Atuou com muita disposição e competência no âmbito do Museu de Arte
Sacra de São João del-Rei. Era sócio honorário do Instituto Histórico e Geográfico de São
João del-Rei, dirigiu e foi maestro da Orquestra Lira Sanjoanense e da Sociedade
de
Concertos Sinfônicos de São João del-Rei, além de atuar como pesquisador da Cúria
Nos últimos tempos, já com a saúde cardíaca um pouco abalada, a situação física de
Aluízio José Viegas foi se agravando; depois de ficar internado desde o dia 20 de abril
deste ano na UTI do Instituto Biocor de Nova Lima (Grande BH), acompanhado
diariamente pela sua esposa Niva Brighenti Viegas e pela filha Beatriz Brighenti Viegas,
Aluízio saiu desta vida aos 74 anos de idade, às 7 horas da manhã de 27 de julho de 2015.

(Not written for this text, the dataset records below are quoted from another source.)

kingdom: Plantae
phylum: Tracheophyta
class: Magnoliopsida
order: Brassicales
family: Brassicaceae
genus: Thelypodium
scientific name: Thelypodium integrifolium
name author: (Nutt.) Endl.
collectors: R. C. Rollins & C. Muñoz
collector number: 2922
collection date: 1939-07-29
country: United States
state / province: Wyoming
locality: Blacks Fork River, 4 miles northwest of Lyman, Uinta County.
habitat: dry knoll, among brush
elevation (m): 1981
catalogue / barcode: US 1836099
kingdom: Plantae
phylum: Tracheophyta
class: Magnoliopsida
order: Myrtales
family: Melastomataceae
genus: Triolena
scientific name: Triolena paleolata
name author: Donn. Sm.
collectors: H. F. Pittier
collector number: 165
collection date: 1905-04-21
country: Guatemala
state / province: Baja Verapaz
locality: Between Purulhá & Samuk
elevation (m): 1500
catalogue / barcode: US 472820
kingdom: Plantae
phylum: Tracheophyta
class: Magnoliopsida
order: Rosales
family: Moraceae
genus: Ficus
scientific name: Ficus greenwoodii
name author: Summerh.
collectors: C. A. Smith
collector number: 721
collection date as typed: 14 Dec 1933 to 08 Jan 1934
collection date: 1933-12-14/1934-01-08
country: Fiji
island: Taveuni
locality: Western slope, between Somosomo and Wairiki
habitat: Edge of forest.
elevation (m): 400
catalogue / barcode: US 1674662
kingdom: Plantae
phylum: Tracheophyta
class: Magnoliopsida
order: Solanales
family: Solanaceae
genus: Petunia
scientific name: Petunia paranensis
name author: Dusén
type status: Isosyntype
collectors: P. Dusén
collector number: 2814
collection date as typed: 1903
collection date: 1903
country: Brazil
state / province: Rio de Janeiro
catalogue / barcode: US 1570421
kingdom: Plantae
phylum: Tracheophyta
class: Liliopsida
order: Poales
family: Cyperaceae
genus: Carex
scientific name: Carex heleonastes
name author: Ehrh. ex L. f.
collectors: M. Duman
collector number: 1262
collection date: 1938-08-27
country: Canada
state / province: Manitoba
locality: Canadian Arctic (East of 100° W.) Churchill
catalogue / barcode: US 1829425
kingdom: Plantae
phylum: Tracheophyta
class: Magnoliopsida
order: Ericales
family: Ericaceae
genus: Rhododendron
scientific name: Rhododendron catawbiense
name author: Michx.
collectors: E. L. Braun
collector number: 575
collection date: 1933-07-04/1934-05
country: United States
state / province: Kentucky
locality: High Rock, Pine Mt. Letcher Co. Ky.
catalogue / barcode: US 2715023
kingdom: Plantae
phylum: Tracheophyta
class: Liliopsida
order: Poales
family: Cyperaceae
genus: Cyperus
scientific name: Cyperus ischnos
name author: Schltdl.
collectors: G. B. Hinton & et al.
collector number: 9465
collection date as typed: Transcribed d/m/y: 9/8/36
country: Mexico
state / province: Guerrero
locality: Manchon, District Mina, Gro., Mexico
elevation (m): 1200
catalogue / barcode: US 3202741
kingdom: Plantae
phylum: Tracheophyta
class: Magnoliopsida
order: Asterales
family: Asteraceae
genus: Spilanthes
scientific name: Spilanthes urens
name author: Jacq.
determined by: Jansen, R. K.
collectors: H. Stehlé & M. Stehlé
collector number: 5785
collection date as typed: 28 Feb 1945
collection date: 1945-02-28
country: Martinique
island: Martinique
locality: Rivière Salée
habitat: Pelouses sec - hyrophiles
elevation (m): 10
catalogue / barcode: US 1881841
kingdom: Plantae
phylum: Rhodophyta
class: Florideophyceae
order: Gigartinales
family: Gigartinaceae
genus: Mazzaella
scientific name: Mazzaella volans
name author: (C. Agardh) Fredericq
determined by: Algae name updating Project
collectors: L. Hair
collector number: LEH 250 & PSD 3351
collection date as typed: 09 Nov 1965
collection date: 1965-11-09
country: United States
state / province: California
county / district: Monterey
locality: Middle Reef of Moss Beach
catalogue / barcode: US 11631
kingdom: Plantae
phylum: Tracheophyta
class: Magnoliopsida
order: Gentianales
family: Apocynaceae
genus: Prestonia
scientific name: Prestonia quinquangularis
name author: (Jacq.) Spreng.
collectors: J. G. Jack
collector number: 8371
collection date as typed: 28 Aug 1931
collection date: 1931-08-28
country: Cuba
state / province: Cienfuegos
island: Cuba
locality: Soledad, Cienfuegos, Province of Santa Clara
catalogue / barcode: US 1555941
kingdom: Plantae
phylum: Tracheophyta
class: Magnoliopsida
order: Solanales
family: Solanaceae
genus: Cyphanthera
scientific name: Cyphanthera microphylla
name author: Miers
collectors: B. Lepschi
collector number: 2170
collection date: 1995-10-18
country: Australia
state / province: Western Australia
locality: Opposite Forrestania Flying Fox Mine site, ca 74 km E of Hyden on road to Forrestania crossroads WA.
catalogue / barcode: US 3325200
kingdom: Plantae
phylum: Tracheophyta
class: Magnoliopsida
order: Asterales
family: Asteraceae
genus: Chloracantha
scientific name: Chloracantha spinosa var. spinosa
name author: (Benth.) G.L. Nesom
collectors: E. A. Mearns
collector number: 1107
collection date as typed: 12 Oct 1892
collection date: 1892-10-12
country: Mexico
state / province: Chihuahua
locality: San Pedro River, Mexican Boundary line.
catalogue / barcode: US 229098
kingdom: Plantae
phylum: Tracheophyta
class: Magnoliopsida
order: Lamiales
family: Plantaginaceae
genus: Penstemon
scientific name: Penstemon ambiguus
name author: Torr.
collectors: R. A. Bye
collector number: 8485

O corpo dele chegou a São João del-Rei na tarde daquele dia e foi velado na sede da
Orquestra Lira Sanjoanense. Na manhã seguinte, às 10 horas, sob toques fúnebres dos
sinos, o féretro seguiu para a Missa de Requiem na Catedral do Pilar, onde ouvimos
músicas executadas conjuntamente e comoventemente pelas orquestras Lira Sanjoanense e Ribeiro Bastos, sob a regência de Modesto Fonseca. O sepultamento
foi
realizado em
seguida, no Cemitério da Ordem Terceira do Monte Carmelo.
Então, diante do que aqui foi sucintamente
relatado, o que teremos a fazer? Ainda que
postumamente, temos que agradecer
muito ao amigo e mestre Aluízio José Viegas! Apesar
de nos sentirmos
um tanto quanto órfãos
e de
a nossa missão estar bem mais pesada com a sua ausência, precisamos nos esforçar para impedir que os seus ensinamentos se apaguem.
Já sabemos que doravante os musicólogos não
terão facilidades
nas tarefas
de
prosseguirem com as pesquisas sem o auxílio e a liderança intelectual do finado maestro. E nós teremos a obrigação de nunca olvidar o nome dele, registrando sempre a herança que nos foi deixada como formidável
resultado de décadas das suas muitas e aprofundadas
pesquisas. "Requiescat in pace", Aluízio...
Texto do amigo José Antônio de Ávila Sacramento.